> _What the exercise asks_
Your answer must be a word-for-word copy of the listing, with all pictures excluded.

> _Source material_

* * * * * * *

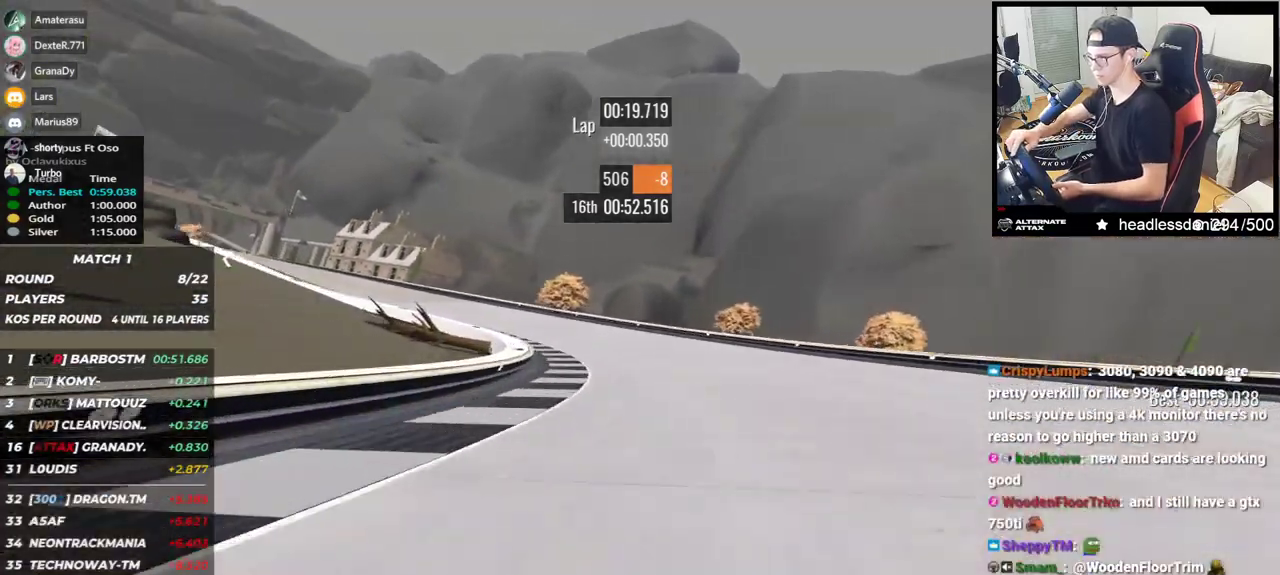
{"keys": ["left", "up"], "events": []}
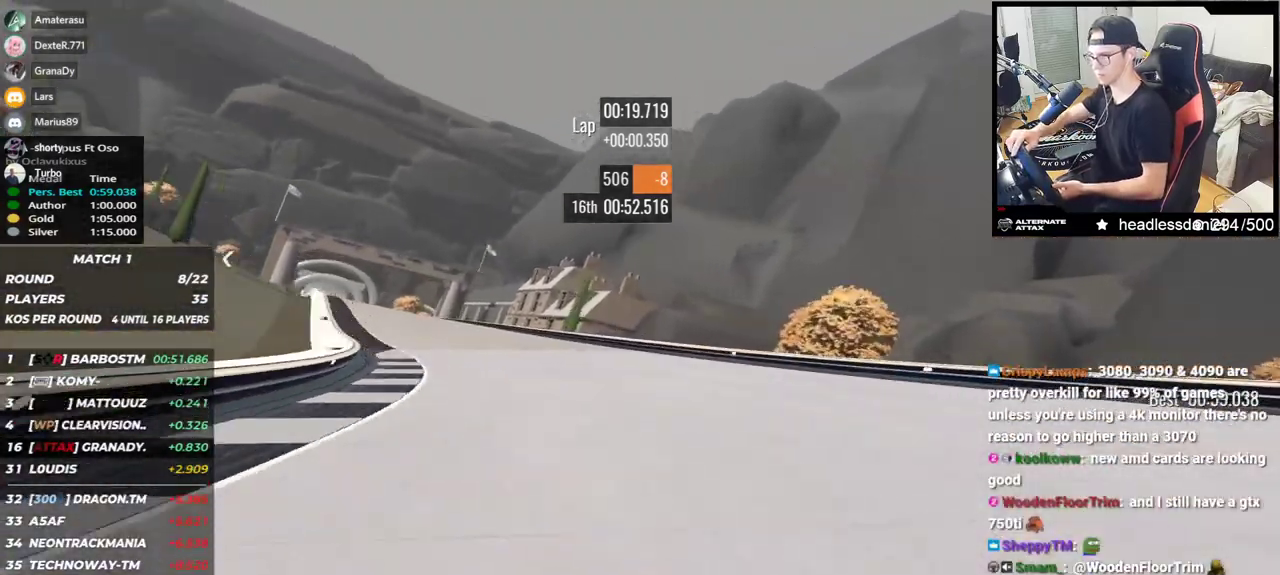
{"keys": ["left", "up"], "events": []}
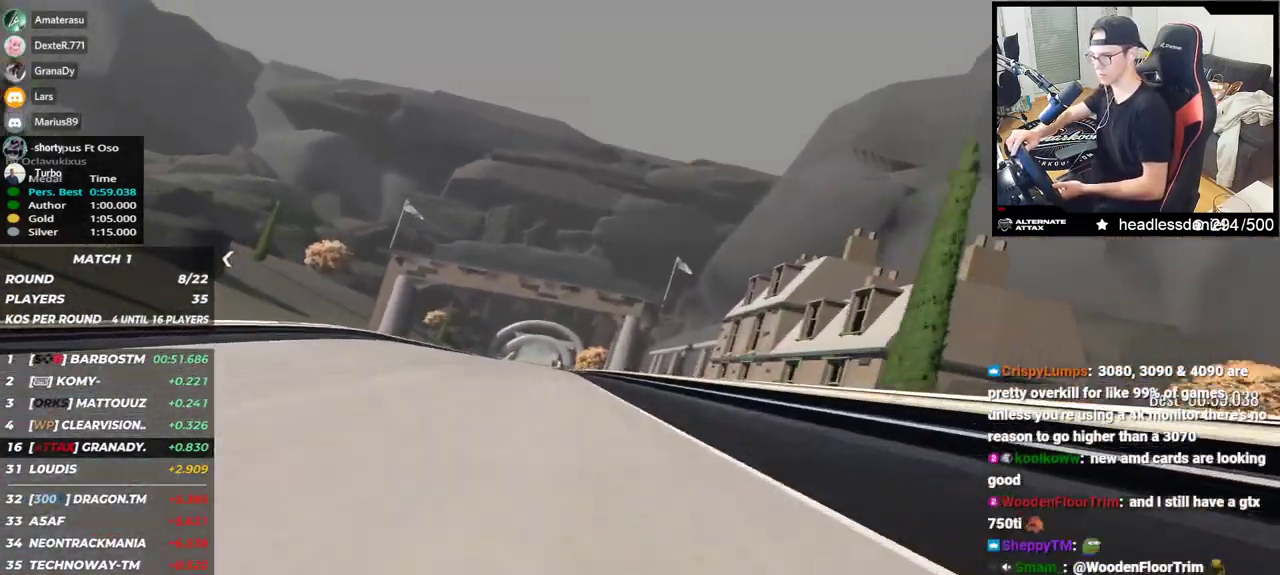
{"keys": ["up"], "events": [[167, "left", "up"], [217, "right", "down"], [333, "right", "up"]]}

* * * * * * *

> _Result_
{"keys": ["left", "up"], "events": []}
{"keys": ["left", "up"], "events": []}
{"keys": ["up"], "events": [[167, "left", "up"], [217, "right", "down"], [333, "right", "up"]]}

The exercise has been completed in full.